Several foreign governments, defense contractors, and international companies also use the system.
This is not a typical data breach but a theft of the "blueprints" to an entire security system which would lead to personal information being stolen, or manipulated.
F5 makes systems that sit between users and websites or apps, basically the traffic managers and gatekeepers of the internet. Think of F5 as the digital air-traffic controller for web traffic. When you visit a bank’s website, log into a government portal, or stream video from a major platform, there’s a good chance F5 technology is managing that connection somewhere in the background.
F5 balances internet traffic, preventing denial-of-service attacks; helps prevent malware and hacking; encrypts, authenticates, and controls access to sensitive online data; and employs firewalls.
While home devices will not be directly impacted, services frequently used online could be exploited, putting users at risk.
SolarWinds, Microsoft Exchange vulnerabilities, and other breaches
The backstory:
CISA has issued more than two dozen emergency directives since 2019, using its highest-level authority to protect federal networks from serious and often nation-state-backed cyber threats.
These directives, known as EDs, are rare, legally binding orders that apply to all federal civilian agencies. They are used only when CISA determines that a cyber vulnerability or ongoing attack presents an "unacceptable risk" to government information systems. Each directive requires agencies to take specific actions such as disconnecting devices, applying software patches, or reporting potential compromises within strict deadlines.

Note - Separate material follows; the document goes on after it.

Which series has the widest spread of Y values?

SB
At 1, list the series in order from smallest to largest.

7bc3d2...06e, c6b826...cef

Since the agency’s creation in 2018, emergency directives have addressed some of the most high-profile cybersecurity incidents in U.S. history.
In December 2020, CISA issued ED 21-01 in response to the SolarWinds Orion supply chain breach, which allowed Russian-linked hackers to infiltrate multiple federal agencies. The following year, ED 21-02 ordered urgent patching of Microsoft Exchange servers after widespread exploitation by Chinese threat actors.

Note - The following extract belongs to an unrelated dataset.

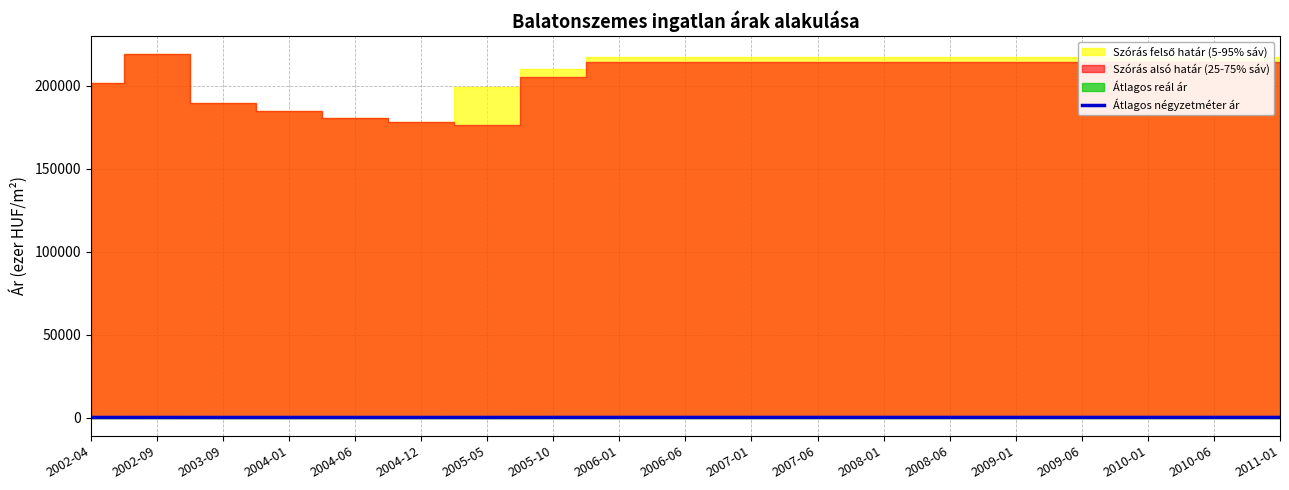

At which category does the data reach its first local peak?

2002-09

In 2023, CISA released a string of directives targeting emerging vulnerabilities in MOVEit Transfer, Fortinet, and Ivanti systems after multiple ransomware groups and foreign intelligence units began exploiting them. Those directives were followed in 2024 by orders to patch flaws in CitrixBleed, Palo Alto Networks, and Microsoft 0-day vulnerabilities affecting secure cloud infrastructure.
Most recently, in 2025, CISA has issued three emergency directives within months. ED 25-02 required updates to Microsoft Exchange environments, while ED 25-03 focused on Cisco Adaptive Security Appliances and Firepower devices under active exploitation by advanced threat actors. The latest, ED 26-01, came after a nation-state breach at F5, Inc. exposed parts of the company’s source code and information about undisclosed vulnerabilities.

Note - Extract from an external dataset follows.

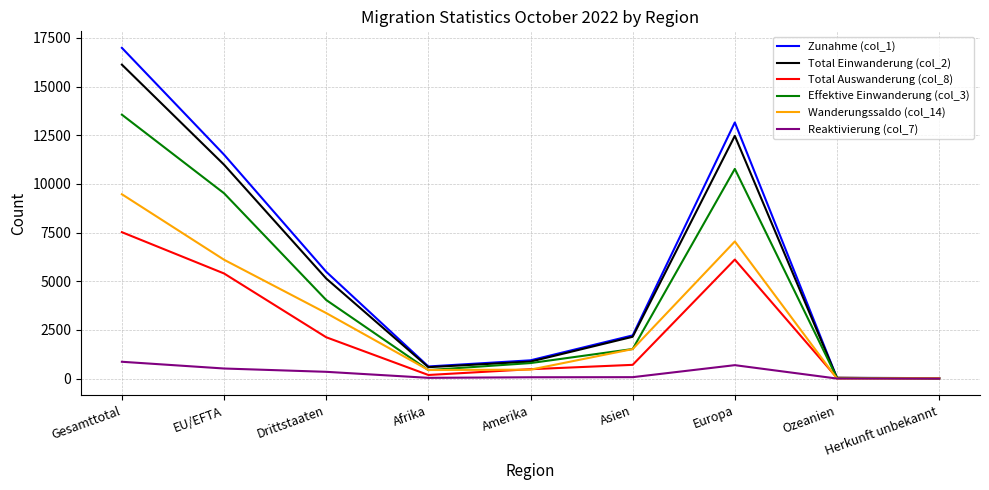

True or false: Total Einwanderung (col_2) has a value of 2648 at Europa.

False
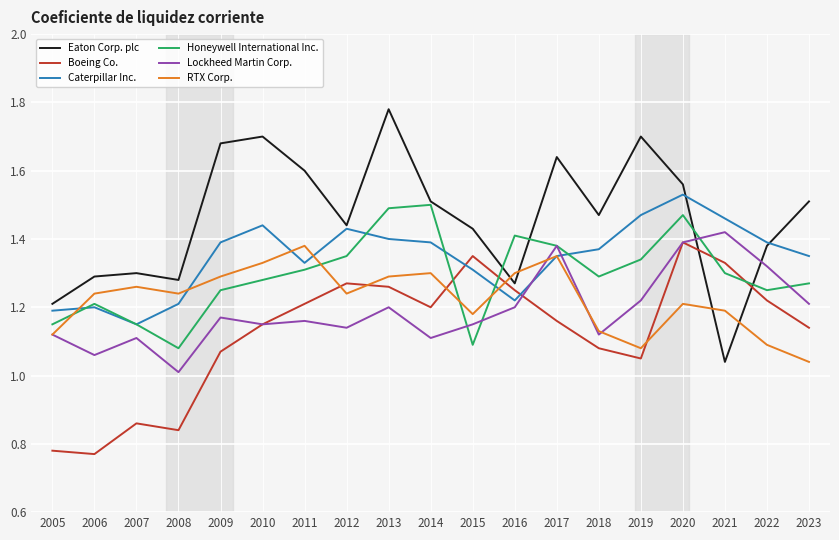

What is the difference between the second highest and minimum values in the Lockheed Martin Corp. series?

0.4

CISA says it uses emergency directives sparingly, averaging three to four per year, because each one can disrupt government operations while agencies rush to comply. The orders are intended to ensure rapid, coordinated defense across federal networks and often serve as public warnings for private companies to take similar action.
What we don't know:
CISA has not released what nation-state or sponsored actor may be behind this theft.
The White House has been briefed by CISA on this, but offered no comment on Wednesday.
What's next:
CISA has asked all government agencies to audit their systems and to work on patches to fix the vulnerability quickly.
The Source: The U.S. Cybersecurity and Infrastructure Security Agency provided the details for this article.